Recuerdo muchas veces a la gente de aquella época. Aunque siempre haya existido algún corderillo negro, en aquel tiempo la unión del pueblo era muy importante. Se hacían sextaferias y se ayudaban unos a otros con mucha facilidad. Aunque las cosas cambiaron mucho, no todo fue para bien, esa unidad del pueblo era demasiado importante como para que se perdiera. Siempre y en cada pueblo había un lugar estratégico para reunirse y contar los problemas de cada uno y las historias de los antiguos que nos prestaba mucho oír y sobre todo a los pequeños.
Cuando recolectábamos el maíz, se hacían las famosas “esfoyazas”, se hacían por la noche. Después de terminar la labor de “esfoyar” (quitar la hoja al maíz), se cantaba y se bailaba al son de la pandereta y repartían, de cuando en cuando, algunas bebidas, castañas o manzanas, si las había. Esto era muy importante por la necesidad que existía, de ahí que la gente procuraba ir a la que se considerara más importante, si es que había más de una en el pueblo, porque se decía ahí hay más “garulla”, esto era porque había familias con mejor economía y daban más de comer y de beber y era a esto a lo que se le llamaba “garulla“, (Convite. Convidada pa los qu’ayuden nuna esfoyaza, Llambiotaes).

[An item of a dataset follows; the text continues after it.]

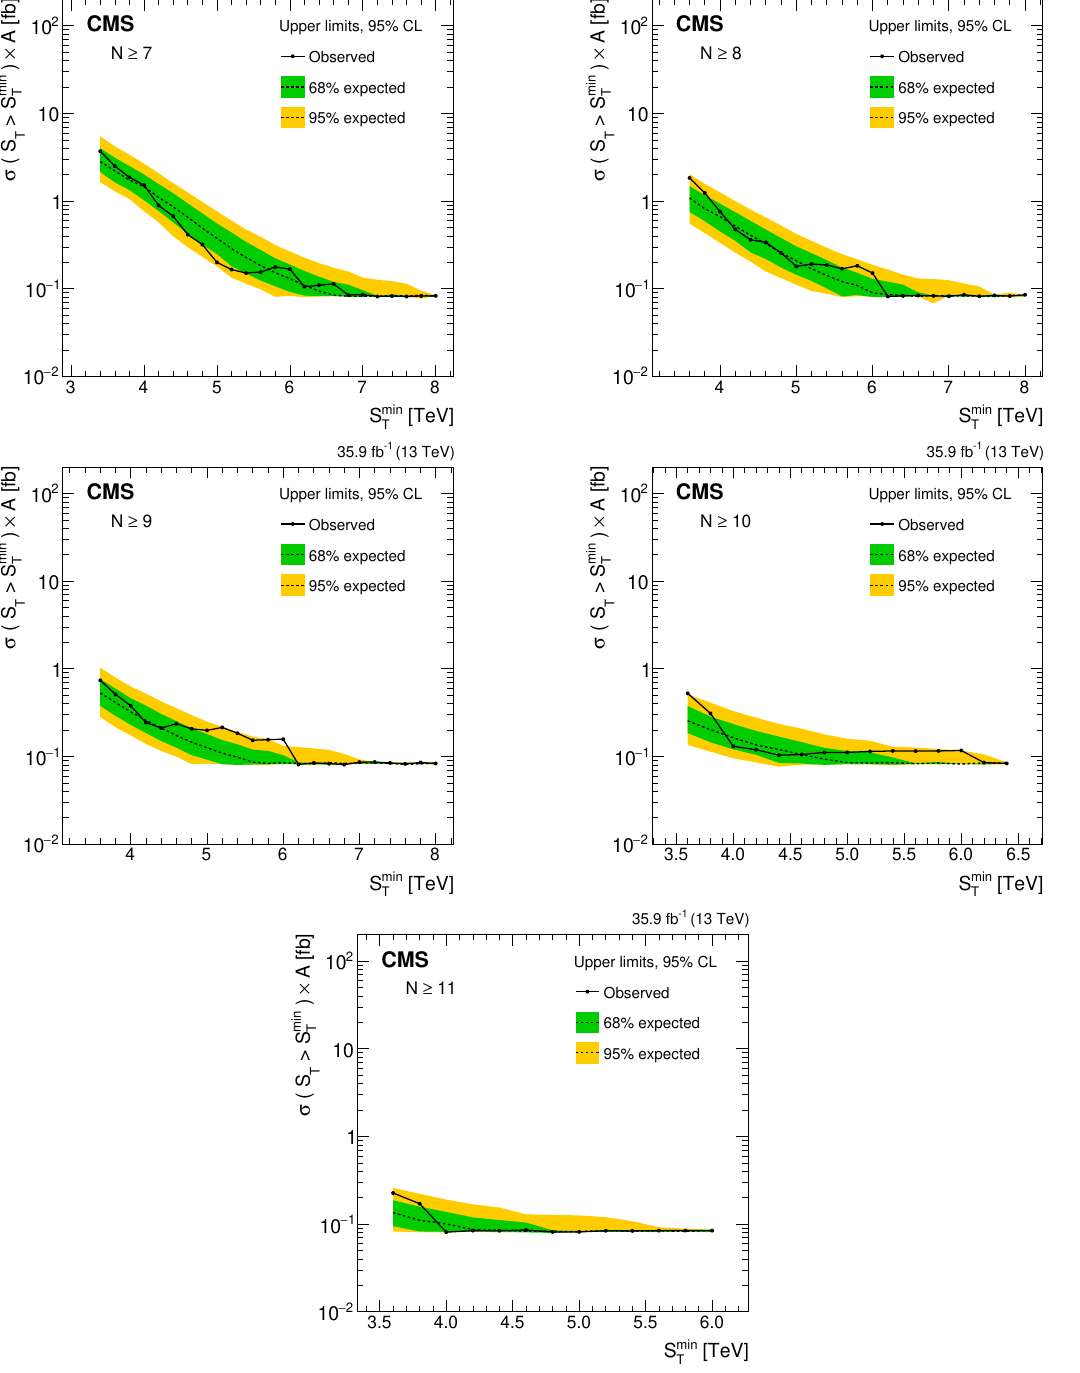
Figure 7 . Model-independent upper limits on the cross section times acceptance for (cid:12)ve sets of inclusive multiplicity thresholds, N (cid:21) 7 ; : : : ; 11 (left to right, upper to lower). Observed (expected) limits are shown as the black solid (dotted) lines. The inner (outer) band represents the (cid:6) 1 ( (cid:6) 2) standard deviation uncertainty in the expected limit.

El trabajo no se terminaba en todo el año, en una época se preparaban las tierras para labrarlas o cavarlas al palote. Un trabajo duro para todos pero sobre todo para los pequeños que no disponíamos de fuerza suficiente para tanto esfuerzo. Se acarreaba el estiércol para abonar las tierras y luego hacer los sembrados, se machacaban los terrones. “Terrar” era el cavar a palote para hacer una zanja en el fondo de la finca, cargándolo en cestos para subirlo a hombros hasta el alto de esta, para evitar que al ararlo con la pareja de vacas se fuera abajo la tierra. Este trabajo era uno de los más duros. Había que aprender a “sallar” (quitar las malas hierbas) y “arriandar” las patatas y el maíz (arrimar la tierra a la planta). Después venía la recolección de la hierba, había que segar, “esmarallar” (ir colocando la hierba en hilera al tiempo que se iba segando), luego esparcirla y, más tarde, darle vuelta con el “garabatu” para que cure mejor y , por último, transportarla al pajar. En la vida del ganadero y agricultor, nunca se termina el trabajo ni hay descanso en los domingos.